It turns out community involvement can help lead to healthy financial habits.

Time is money, even if you’re not earning — a survey of 10,000 Americans says volunteering pays off financially.

Almost half (48 percent) believe networking and support from a neighborhood encourages money management skills, according to Mutual Life Insurance. Forty-one percent say financial support is the reason they take part in their community.

“What truly built this nation over the years was people from all walks of life coming together to create a better, more secure life for themselves, their loved ones, and their communities at large,” says Dennis Duquette, president of the MassMutual Foundation. “That same spirit remains very much alive, as so many clearly recognize that we do get back what we give.”

Most people don’t believe it, but numbers don’t lie

Despite the fact that most (80 percent) people don’t see a direct connection between community involvement and their finances, those who are involved fret their finances less.

The more confident Americans are in their financial well-being, the more likely they are to place importance on community involvement, the study says. Compare and contrast…

Not involved in their community

Feelings about their current finances

  • 45 percent: anxious
  • 29 percent: comfortable
  • 12 percent: confident

 Feelings about their future finances

  • 48 percent: anxious
  • 28 percent: comfortable
  • 11 percent: confident

Involved in at least five types of community service

 Feelings about their current finances

  • 34 percent: anxious
  • 44 percent: comfortable
  • 20 percent: confident

Feelings about their future finances

  • 38 percent: anxious
  • 38 percent: confortable
  • 22 percent: confident

Those who volunteer are less anxious and more confident about their finances now and for the future. Now, it might be that people with better financial situations have more time to volunteer. But others say there’s more going on here.

═══

PARTS OF THE EXERCISE:
[1] Transcribe the passage of the article on volunteering and finances starting with "Most people don’t" and going on through "their finances less.".
[2] Answer these questions using the article on volunteering and finances.
(a) How many Americans took part in the survey?
(b) What position does Dennis Duquette hold?
(c) Among people not involved in their community, what percentage feel anxious about their future finances?
[3] Resume the article on volunteering and finances, picking up right after its final sentence.

DATASET EXTRACT:

═══

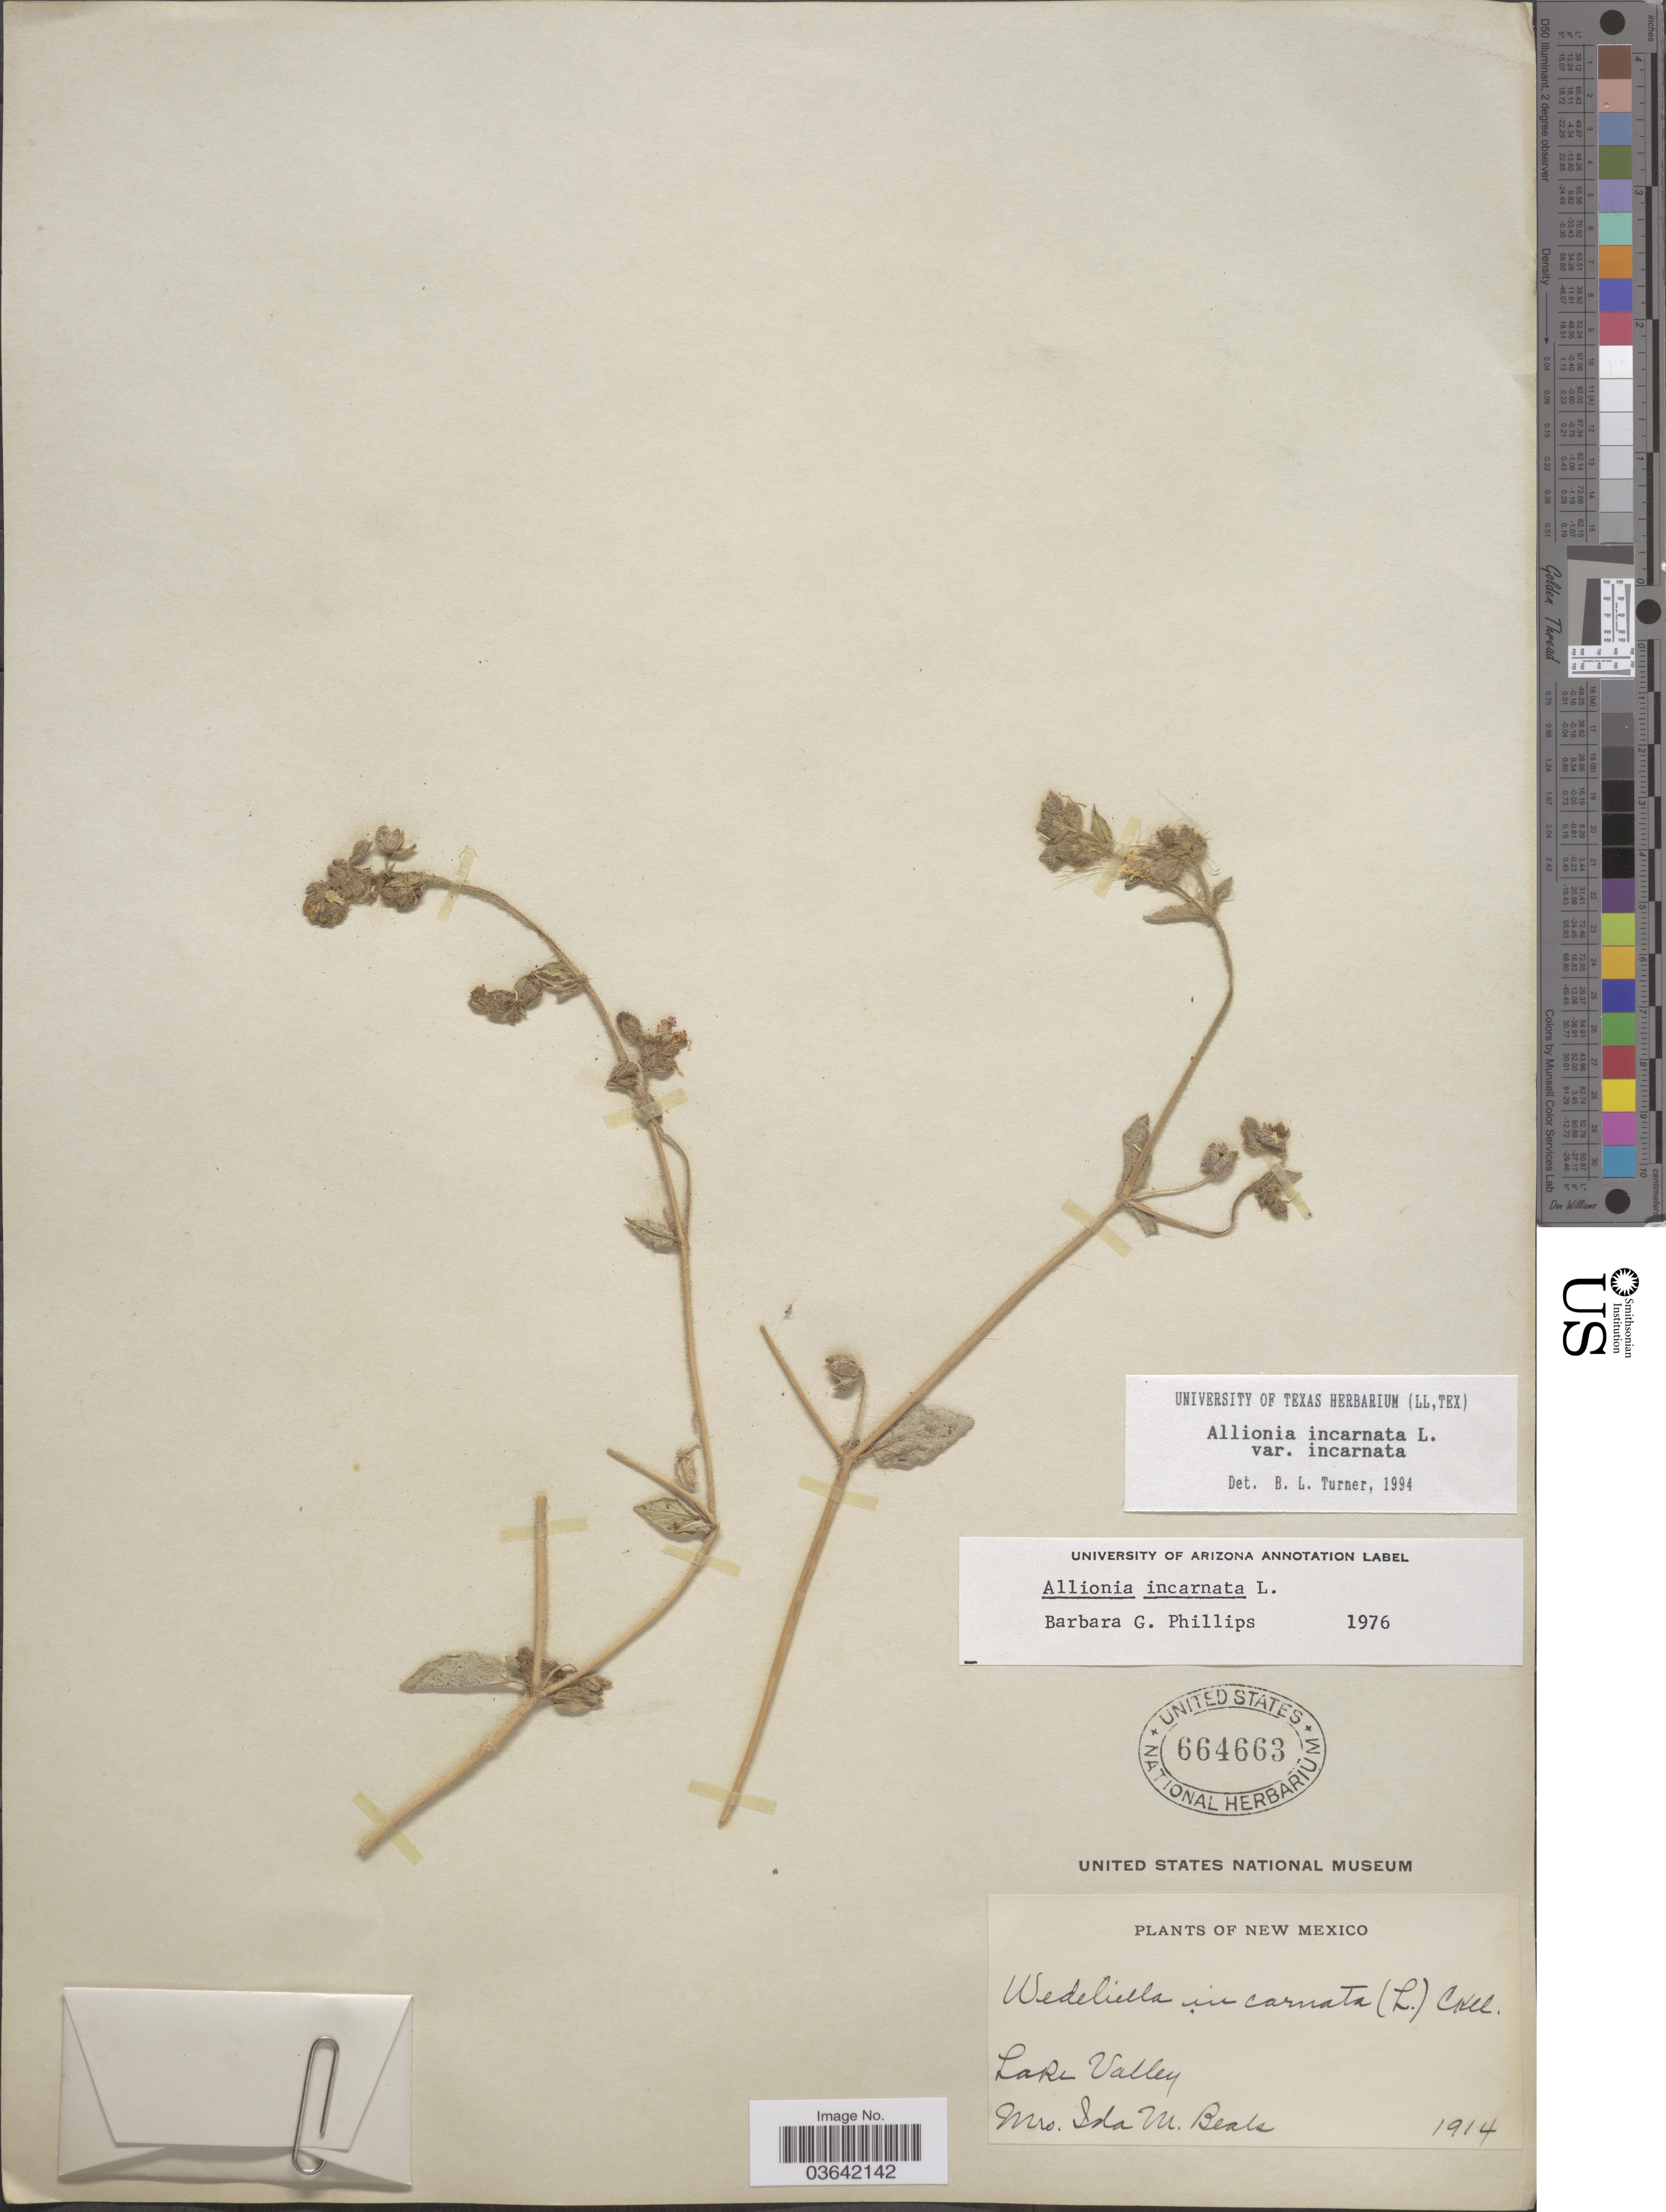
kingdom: Plantae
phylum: Tracheophyta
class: Magnoliopsida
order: Caryophyllales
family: Nyctaginaceae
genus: Allionia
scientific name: Allionia incarnata var. incarnata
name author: L.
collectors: I. M. Beals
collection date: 1914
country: United States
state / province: New Mexico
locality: Lake Valley.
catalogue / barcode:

═══

TASK-BY-TASK RESULTS:
[1]
Most people don’t believe it, but numbers don’t lie

Despite the fact that most (80 percent) people don’t see a direct connection between community involvement and their finances, those who are involved fret their finances less.

[2]
(a) 10,000
(b) President of the MassMutual Foundation
(c) 48 percent

[3]
How does community involvement improve your finances?

Though it may sound a little strange to some, investing your time and even your money in your community can come back around.

Trent Hamm, founder of personal finance blog The Simple Dollar, has previously pointed out how this can help your finances.

“I’ve slowly been getting more and more involved in local community events, including local politics,” Hamm writes in The Simple Dollar. “For many people, this seems incredibly boring: I go to city council meetings, school board meetings, and all sorts of other community events. To me, though, it reaps real financial dividends in a number of ways beyond the altruistic ‘helping the community’ attitude.”

He writes of “nine financial reasons for getting involved in your local community.” Let’s just focus on the top four…

1. Networking opportunities

Hamm has had “countless opportunities to meet people to promote his consulting business,” he writes. By attending local events he’s been able to meet new potential business clients and pass out business cards.

This is something anyone can do, and can be a great way to spread the word about what you do for a living. Who knows, a better job may be waiting for you at a local community event.

2. Perks

If you have a small business and might need a location to house a meeting, what better place to do so than somewhere that’s cheap or even free? Hamm’s been able to use community buildings, according to The Simple Dollar.

Aside from that, anyone like saving money on food? Community groups put together a lot of events where offering a free meal is a way to bring people together.

3. Influencing local government

A local city hall meeting isn’t typically exciting, but those who attend have their voices heard on how the city spends money. Let’s not forget that money is from taxes paid by all of those in the community.

Many feel too busy to attend or have better things to do. If you feel that way, it could change your mind to know that little amount of your time can save you big.

Hamm said he saved money by speaking up to the City Council and objecting to their vote on using different building materials for sidewalk maintenance than what was already in front of his home, he writes in The Simple Dollar. This allowed him to save money he would’ve spent had the proposed bill gone through.

4. What comes around goes around

One thing Hamm mentions also stands out in Mutual Life’s study: When you help those in need, they’ll do the same when your time comes.

Over half (53 percent) of Mutual Life’s study say they have supported someone in their community, and a fourth have been supported by others in their community during a time of need.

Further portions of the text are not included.